**SOURCE EXTRACT**
# Sand Substrate in California



## the4ork (Dec 30, 2014)

I've done a fair amount of searching and prodding on this side and I figured it was about time that I got on here and do a little bit of posting....

I've read that a lot of people have had good/bad luck with sand and a lot of people say that sand becomes compact and destroys roots while others say that it won't do this. There's also the debate of play sand over sand meant for pool filters, etc. One thing that I noticed between ALL of these threads is that the location of people has changed constantly. So, while I couldn't exactly find the answers I was looking for, I ended up going out on my own and figuring things out, which I did. 

This is useful information for anyone who's in California and/or anyone who has access to "Kiln Dried Monterey" Sand for a Freshwater Aquarium and this is my personal experience over the past 3 years specifically with this sand.

The sand:
I've used sand in my 56g column tank and am still using sand in my 55g long tank. It's not play sand, and it's not filter sand. Anyone can run over to home depot and look for "Kiln Dried Monterey Sand". It's $3.49/50lbs bag and you only need one bag really. 
In my 48x13x19 tank one bag should yield roughly a 2" depth of substrate. The most important part of using this sand is to rinse the crap out of it, although 2-3 rinses should suffice in all honesty. The water will clear up after a few hours of running the filter of your choice.

**EXTRACTED MATERIAL**

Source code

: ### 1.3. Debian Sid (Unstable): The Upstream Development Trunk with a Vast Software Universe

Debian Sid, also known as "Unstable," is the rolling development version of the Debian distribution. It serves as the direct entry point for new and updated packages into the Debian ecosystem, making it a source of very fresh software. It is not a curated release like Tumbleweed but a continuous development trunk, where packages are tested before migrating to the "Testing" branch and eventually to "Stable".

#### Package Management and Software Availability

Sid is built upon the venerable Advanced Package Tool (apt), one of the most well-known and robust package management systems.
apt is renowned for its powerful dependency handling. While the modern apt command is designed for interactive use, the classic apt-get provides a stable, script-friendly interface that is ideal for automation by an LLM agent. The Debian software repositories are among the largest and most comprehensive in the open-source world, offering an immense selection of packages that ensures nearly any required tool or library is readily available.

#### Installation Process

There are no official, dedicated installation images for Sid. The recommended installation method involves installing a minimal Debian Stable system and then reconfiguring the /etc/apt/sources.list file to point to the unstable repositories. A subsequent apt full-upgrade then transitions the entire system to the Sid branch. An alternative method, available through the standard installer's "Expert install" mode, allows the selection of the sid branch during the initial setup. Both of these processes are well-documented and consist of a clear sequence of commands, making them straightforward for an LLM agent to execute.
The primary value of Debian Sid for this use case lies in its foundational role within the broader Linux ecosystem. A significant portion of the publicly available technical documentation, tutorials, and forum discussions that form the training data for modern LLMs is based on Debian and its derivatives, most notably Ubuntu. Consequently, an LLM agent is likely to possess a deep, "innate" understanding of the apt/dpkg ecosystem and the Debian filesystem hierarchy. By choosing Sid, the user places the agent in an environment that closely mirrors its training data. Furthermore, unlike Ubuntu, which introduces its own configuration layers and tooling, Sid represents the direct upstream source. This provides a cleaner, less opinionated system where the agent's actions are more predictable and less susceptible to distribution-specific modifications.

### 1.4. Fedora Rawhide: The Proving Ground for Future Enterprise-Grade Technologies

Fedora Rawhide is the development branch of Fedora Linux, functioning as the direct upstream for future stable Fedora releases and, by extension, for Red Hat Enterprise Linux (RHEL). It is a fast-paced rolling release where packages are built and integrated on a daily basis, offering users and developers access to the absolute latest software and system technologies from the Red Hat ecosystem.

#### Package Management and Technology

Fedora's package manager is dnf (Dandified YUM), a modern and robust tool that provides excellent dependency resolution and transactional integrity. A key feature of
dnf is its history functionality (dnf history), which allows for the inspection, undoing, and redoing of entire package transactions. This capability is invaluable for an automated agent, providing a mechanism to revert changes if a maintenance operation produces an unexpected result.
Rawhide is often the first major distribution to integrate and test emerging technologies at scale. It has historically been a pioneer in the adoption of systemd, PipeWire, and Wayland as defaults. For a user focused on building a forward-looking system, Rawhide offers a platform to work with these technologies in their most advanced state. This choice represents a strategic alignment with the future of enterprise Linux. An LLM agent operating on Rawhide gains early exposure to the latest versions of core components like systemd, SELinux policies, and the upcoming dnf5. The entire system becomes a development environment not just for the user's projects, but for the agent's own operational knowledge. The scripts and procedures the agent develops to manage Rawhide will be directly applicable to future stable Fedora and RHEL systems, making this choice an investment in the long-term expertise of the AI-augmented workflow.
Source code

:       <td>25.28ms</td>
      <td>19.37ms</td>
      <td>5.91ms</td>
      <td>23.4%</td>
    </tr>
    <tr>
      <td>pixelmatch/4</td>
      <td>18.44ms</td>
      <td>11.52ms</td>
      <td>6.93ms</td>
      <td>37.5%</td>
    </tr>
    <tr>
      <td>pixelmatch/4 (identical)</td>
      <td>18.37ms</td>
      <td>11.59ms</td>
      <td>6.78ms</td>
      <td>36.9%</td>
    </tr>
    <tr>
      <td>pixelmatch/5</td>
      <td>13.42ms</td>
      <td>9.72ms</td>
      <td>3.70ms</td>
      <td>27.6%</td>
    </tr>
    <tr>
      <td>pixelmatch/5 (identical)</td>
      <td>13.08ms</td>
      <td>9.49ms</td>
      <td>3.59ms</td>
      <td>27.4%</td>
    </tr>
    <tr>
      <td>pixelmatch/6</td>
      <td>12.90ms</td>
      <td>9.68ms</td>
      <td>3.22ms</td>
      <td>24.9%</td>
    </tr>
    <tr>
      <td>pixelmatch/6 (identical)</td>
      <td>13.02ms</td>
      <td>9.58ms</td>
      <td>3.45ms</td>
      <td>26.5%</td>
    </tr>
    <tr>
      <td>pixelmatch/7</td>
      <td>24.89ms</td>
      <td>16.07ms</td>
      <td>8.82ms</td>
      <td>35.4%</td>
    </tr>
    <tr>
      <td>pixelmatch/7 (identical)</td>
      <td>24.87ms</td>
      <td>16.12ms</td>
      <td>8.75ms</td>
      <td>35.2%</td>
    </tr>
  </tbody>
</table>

**WHAT IS REQUIRED**
Please return the passage of the sand substrate post from "I've done a" up to and including "with this sand.", copied word for word. The data above is separate material from the sand substrate post.

**REPLY**
I've done a fair amount of searching and prodding on this side and I figured it was about time that I got on here and do a little bit of posting....

I've read that a lot of people have had good/bad luck with sand and a lot of people say that sand becomes compact and destroys roots while others say that it won't do this. There's also the debate of play sand over sand meant for pool filters, etc. One thing that I noticed between ALL of these threads is that the location of people has changed constantly. So, while I couldn't exactly find the answers I was looking for, I ended up going out on my own and figuring things out, which I did. 

This is useful information for anyone who's in California and/or anyone who has access to "Kiln Dried Monterey" Sand for a Freshwater Aquarium and this is my personal experience over the past 3 years specifically with this sand.